Workers saw their inflation-adjusted weekly wages fall 1.6 percent last year – the sharpest drop since 1990 – even as consumer prices rose only modestly. Slack pay and scarce job growth, along with tight credit and a rising savings rate, are holding back spending. That’s hindering the recovery.

For some families, the overall inflation rate last year – 2.7 percent – understates their burden. Many are struggling with surging costs for health care and college tuition, both of which have been galloping far above the overall inflation rate.
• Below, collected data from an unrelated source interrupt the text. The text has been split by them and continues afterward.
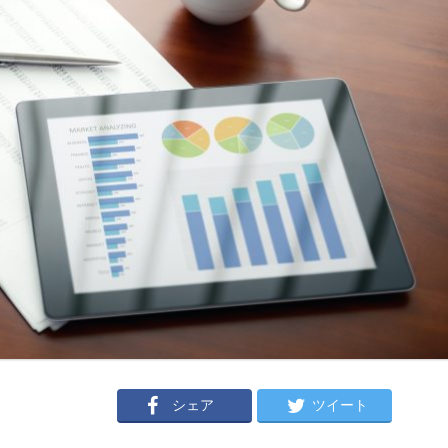
シェア
ツイート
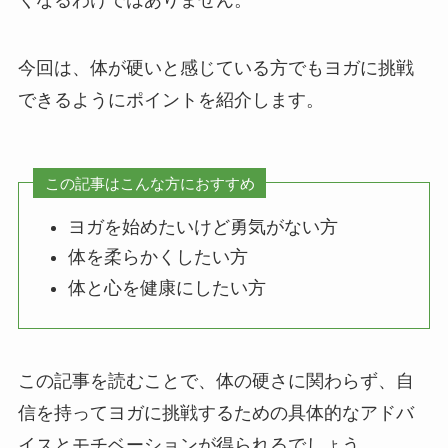
今回は、体が硬いと感じている方でもヨガに挑戦
できるようにポイントを紹介します。
この記事はこんな方におすすめ
ヨガを始めたいけど勇気がない方
体を柔らかくしたい方
体と心を健康にしたい方
この記事を読むことで、体の硬さに関わらず、自
信を持ってヨガに挑戦するための具体的なアドバ
イスとモチベーションが得られるでしょう。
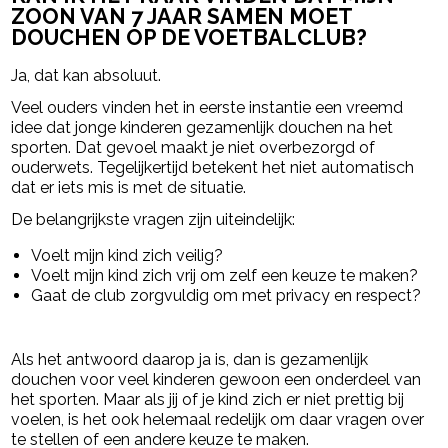
ZOON VAN 7 JAAR SAMEN MOET
DOUCHEN OP DE VOETBALCLUB?
Ja, dat kan absoluut.
Veel ouders vinden het in eerste instantie een vreemd
idee dat jonge kinderen gezamenlijk douchen na het
sporten. Dat gevoel maakt je niet overbezorgd of
ouderwets. Tegelijkertijd betekent het niet automatisch
dat er iets mis is met de situatie.
De belangrijkste vragen zijn uiteindelijk:
Voelt mijn kind zich veilig?
Voelt mijn kind zich vrij om zelf een keuze te maken?
Gaat de club zorgvuldig om met privacy en respect?
Als het antwoord daarop ja is, dan is gezamenlijk
douchen voor veel kinderen gewoon een onderdeel van
het sporten. Maar als jij of je kind zich er niet prettig bij
voelen, is het ook helemaal redelijk om daar vragen over
te stellen of een andere keuze te maken.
Energy led consumer prices higher last year, offsetting the biggest drop in food costs in nearly a half century, the Labor Department said Friday. Core inflation, which excludes the volatile food and energy sectors, rose 1.8 percent. That’s the second-smallest rise in four decades.

Economists expect core inflation to remain tame in 2010, giving the Federal Reserve leeway to keep interest rates at record lows to try to invigorate the economy. Inflation and wages remain low because employers can’t or won’t raise pay in an economy that’s shed 7.2 million jobs since the recession began two years ago. The unemployment rate is 10 percent, and the number of jobless has hit 15.3 million, up from 7.7 million when the recession started in at the end of 2007.

The 1.6 percent drop in average weekly earnings for nonsupervisory workers was the worst yearly performance since a 2.5 percent fall in 1990. Inflation-adjusted pay has sunk in five of the past seven years, underscoring the pressures households felt even before the recession. (Unadjusted for inflation, weekly wages rose 1.9 percent last year.)

Over the past 10 years, for example, inflation-adjusted wages grew only about 13 percent – the slowest pace in five decades, according to calculations made by Scott Hoyt of Moody’s Economy.com. And that trend is expected to persist as long as the recovery remains weak and the job market tight.

“When people are unemployed and wages are weak, household spending is depressed and businesses don’t have any pricing power,” said Mark Zandi, chief economist at Moody’s Economy.com. “That is the reason that inflation is not a problem.”